Hörmann K, Garbrecht M
Laryngol Rhinol Otol (Stuttg). 1985 Dec;64(12):614-7.
In 153 patients with malignant lymphoma (1981-1984) one case of simultaneous occurrence of a Non-Hodgkin lymphoma of high grade malignancy and tuberculosis of a cervical lymph node is reported. Typical morphological characteristics were absent. In the first biopsy mycobacterium tuberculosis was demonstrated in a microbiological animal trial. In a second biopsy a centroblastic lymphoma was found. It is possible that the onset of lymph node tuberculosis is promoted by the impaired immunological defence mechanism of the malignant growth. On the other hand, the malignant lymphoma might be caused by the chronic tuberculous inflammation. Independent of this question, a persistent cervical lymphoma must be identified by biopsy and microbiology. An essential factor in deciding both therapy and prognosis of the malignant lymphoma is to diagnose the presence of a tuberculous infection, for the concurrent treatment of primary and secondary disease provides the only chance of cure.
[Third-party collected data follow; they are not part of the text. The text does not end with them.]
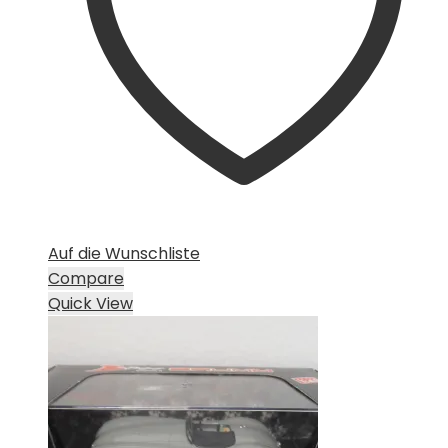
Auf die Wunschliste
Compare
Quick View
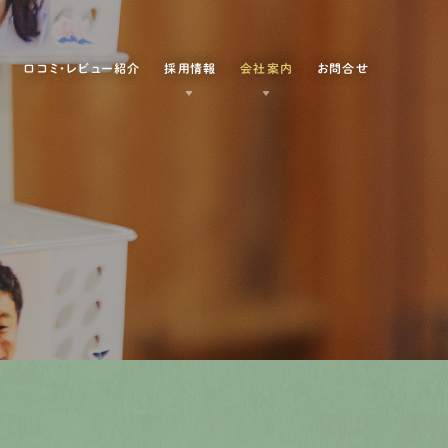
例
口コミ・レビュー紹介
採用情報
会社案内
お問合せ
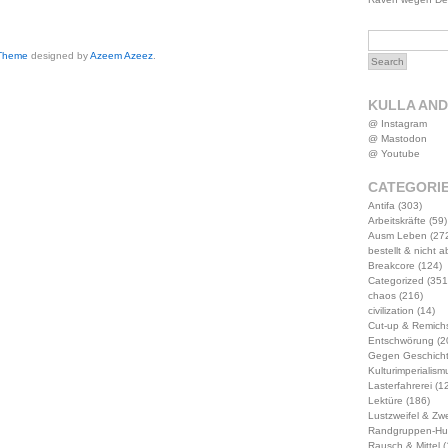
 Theme
designed by
Azeem Azeez
.
KULLA AN
@ Instagram
@ Mastodon
@ Youtube
CATEGORI
Antifa
(303)
Arbeitskräfte
(59)
Ausm Leben
(27
bestellt & nicht 
Breakcore
(124)
Categorized
(351
chaos
(216)
civilization
(14)
Cut-up & Remich
Entschwörung
(2
Gegen Geschich
Kulturimperialism
Lasterfahrerei
(12
Lektüre
(186)
Lustzweifel & Zwe
Randgruppen-Hu
Rausch & Mittel
(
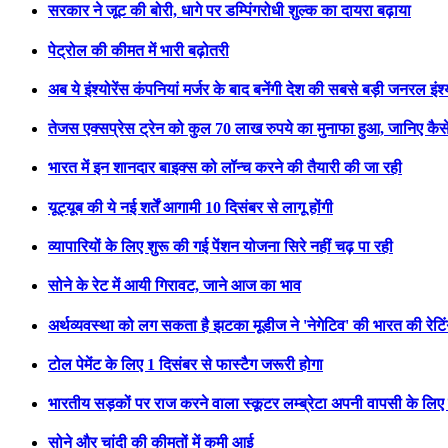
सरकार ने जूट की बोरी, धागे पर डम्पिंगरोधी शुल्क का दायरा बढ़ाया
पेट्रोल की कीमत में भारी बढ़ोतरी
अब ये इंश्योरेंस कंपनियां मर्जर के बाद बनेंगी देश की सबसे बड़ी जनरल इंश्
तेजस एक्सप्रेस ट्रेन को कुल 70 लाख रुपये का मुनाफा हुआ, जानिए कैस
भारत में इन शानदार बाइक्स को लॉन्च करने की तैयारी की जा रही
यूट्यूब की ये नई शर्तें आगामी 10 दिसंबर से लागू होंगी
व्यापारियों के लिए शुरू की गई पेंशन योजना सिरे नहीं चढ़ पा रही
सोने के रेट में आयी गिरावट, जाने आज का भाव
अर्थव्यवस्था को लग सकता है झटका मूडीज ने 'नेगेटिव' की भारत की रेटि
टोल पेमेंट के लिए 1 दिसंबर से फास्टैग जरूरी होगा
भारतीय सड़कों पर राज करने वाला स्कूटर लम्ब्रेटा अपनी वापसी के लिए 
सोने और चांदी की कीमतों में कमी आई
在153例恶性淋巴瘤患者(1981 - 1984年)中,报告了1例同时发生高度恶性非霍奇金淋巴瘤和颈部淋巴结结核的病例。缺乏典型的形态学特征。在首次活检中,通过微生物动物试验证实了结核分枝杆菌。在第二次活检中发现了中心母细胞性淋巴瘤。恶性肿瘤免疫防御机制受损可能促使淋巴结结核发病。另一方面,恶性淋巴瘤可能由慢性结核性炎症引起。无论这个问题如何,持续性颈部淋巴瘤必须通过活检和微生物学检查来确诊。在决定恶性淋巴瘤的治疗和预后时,一个关键因素是诊断结核感染的存在,因为同时治疗原发性和继发性疾病是治愈的唯一机会。